His evidence about the meeting was regarded as ‘internally inconsistent, at odds with the other evidence and unreliable’.

Chinese billionaire Huang Xiangmo splashed $12.8 million on this lavish hillside mansion in 2012 at Beauty Point in Mosman

Chinese billionaire Huang Xiangmo splashed $12.8 million on this lavish hillside mansion in 2012 at Beauty Point in Mosman

The NSW Electoral Commission referred the matter to ICAC in January 2018 after suspicions were raised about how five donors who said they were restaurant waiting staff could afford to make substantial political donations.

Operation Aero was created to investigate and zeroed in on a Chinese Friends of Labor dinner held at a restaurant in the inner-Sydney suburb of Haymarket.

HUANG XIANGMO AND THE MOSMAN HILLSIDE MANSION 

In 2016 Daily Mail Australia revealed Huang Xiangmo bought a multi-million dollar home at Beauty Point in the wealthy Sydney suburb of Mosman because he thought the area had good feng shui.

Richard Simeon, of Simeon Manners Property said at the time that the sale only went ahead after the businessman flew in his feng shui consultant from China to assess the home.

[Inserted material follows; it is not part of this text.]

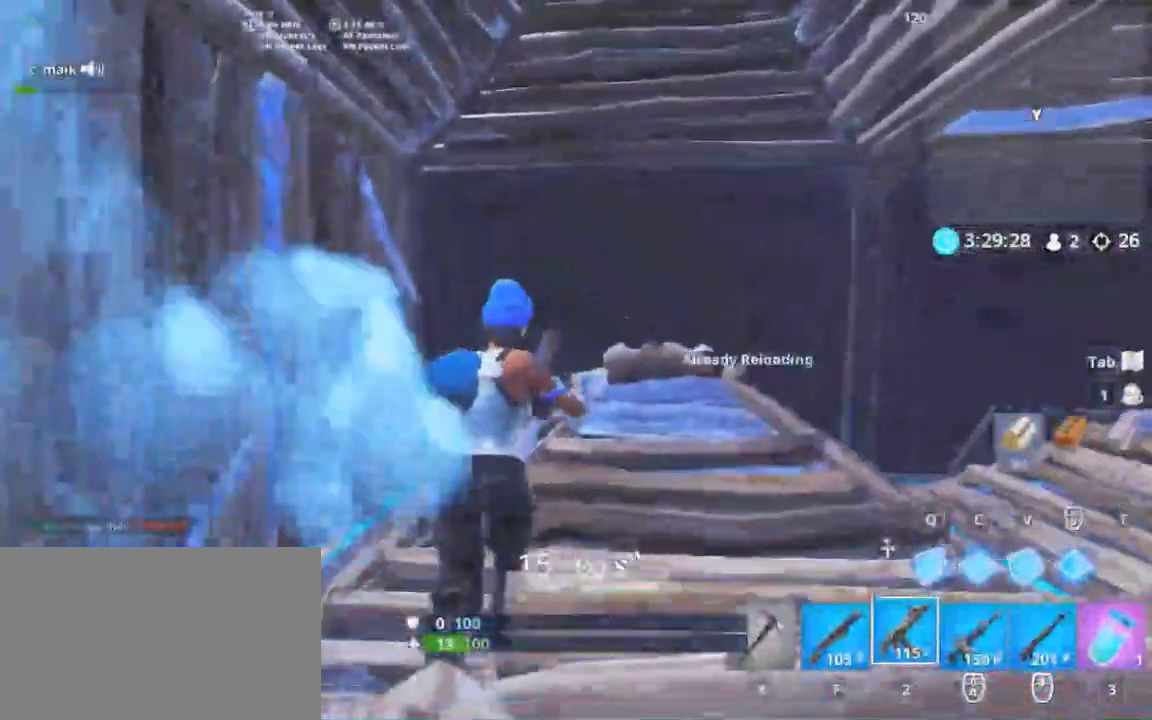
{"keys": ["a", "shift", "w"], "mouse": [], "events": [[83, "r", "up"], [233, "space", "down"], [367, "a", "down"], [383, "space", "up"]]}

His purchase caused a number of other wealthy Chinese investors to buy in the area, where Mr Huang became known as ‘king of the mountain’ because of the mansion’s hilltop location.

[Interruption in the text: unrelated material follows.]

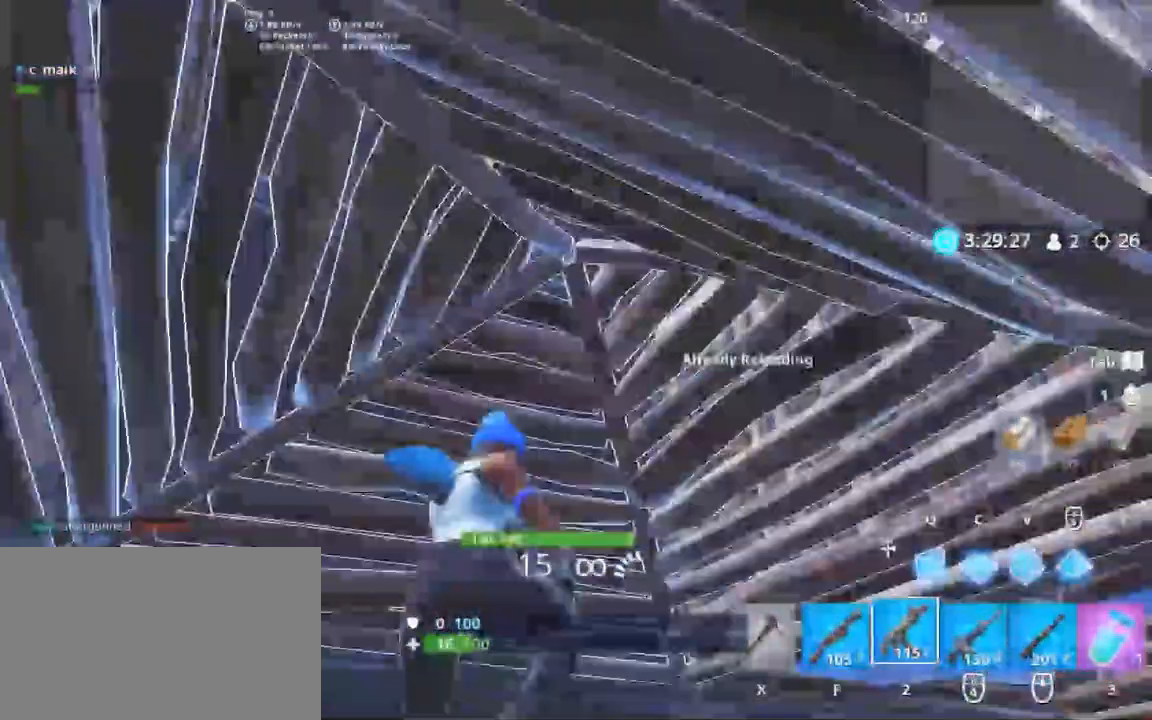
{"keys": ["shift", "w"], "mouse": [], "events": [[400, "a", "up"]]}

The property is now one of the Australian assets subject to a freezing order as the ATO seeks $140million from Mr Huang.

ICAC reported many of the donors lacked the financial means to make such large donations, were not Labor members, did not attend the dinner, explained the source of their cash donations in similar ways and gave them to the same man, who did not keep a record of receiving it from them.

Hearings were conducted over 37 days in 2019, and the commission released a report into its findings on Monday.

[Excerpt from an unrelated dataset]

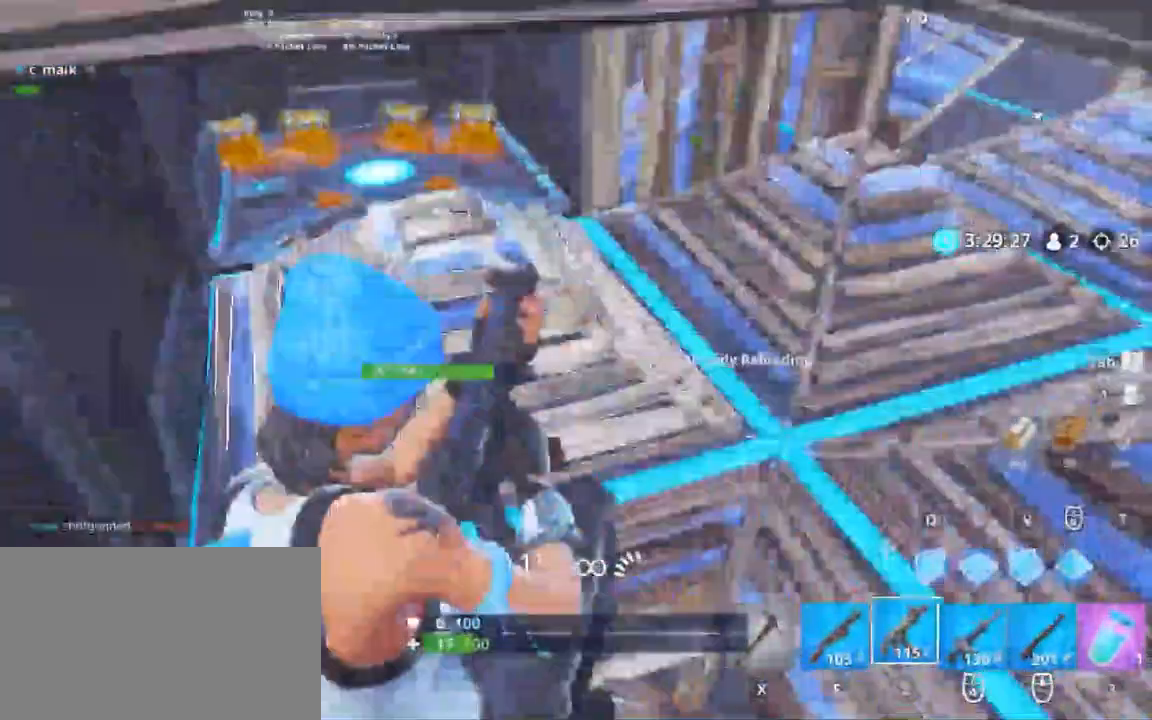
{"keys": ["shift", "w"], "mouse": [], "events": [[67, "a", "down"], [350, "a", "up"]]}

ICAC is seeking advice from the Director of Public Prosecutions on whether to pursue prosecution against Mr Huang, Mr Wong and more than a dozen other people.

The 288-page report said Mr Wong and his associate Jonathan Yee each took numerous steps between 2015 and the public inquiry in 2019 to ‘monitor and influence investigations by the NSW Electoral Commission and the ICAC. 

NSW Labor leader Chris Minns said the report was ‘tough and troubling’ and that Labor would accept all of its recommendations.

‘We face a big task ahead of us to – rebuild that trust in the run up to the 2023 NSW state election. We’re determined to do that and we will use this report as a guide to ensure that we make those changes,’ Mr Minns told the Sydney Morning Herald. 

‘Labor supports the ICAC not because it investigates our political opponents – but because it investigates us. We support the ICAC and accept these recommendations,’ he said.

NSW Premier Dominic Perrottet said he would review the recommendations, which would then be considered by cabinet.

‘There is no place for corruption in NSW and whatever we can do to stamp it out, we will,’ Mr Perrottet said.

‘And any of those recommendations to the government provide guidance to us in terms of actions that we can take to ensure the events of the past, here in circumstances of the Labor Party, do not occur again.’ 

Huang Xiangmo (centre left, holding photo) was regularly pictured with politicians from both of the major Australian parties, including former prime minister Malcolm Turnbull (centre right)

Huang Xiangmo (centre left, holding photo) was regularly pictured with politicians from both of the major Australian parties, including former prime minister Malcolm Turnbull (centre right)

Mr Huang, who is ranked one of China’s richest men has lost a High Court battle against the Australian Tax Office in December relating to a $140million tax debt.

The former Australian resident who had his visa cancelled over character concerns in 2018, lost out as the ATO appealed against an earlier ruling which had overturned a freezing order on his local assets.

Among the assets is the lavish harbourside mansion he purchased at Beauty Point, Mosman on Sydney’s North Shore in 2012.

Mr Huang was regularly pictured with politicians from both of the major Australian parties, including former prime minister Malcolm Turnbull.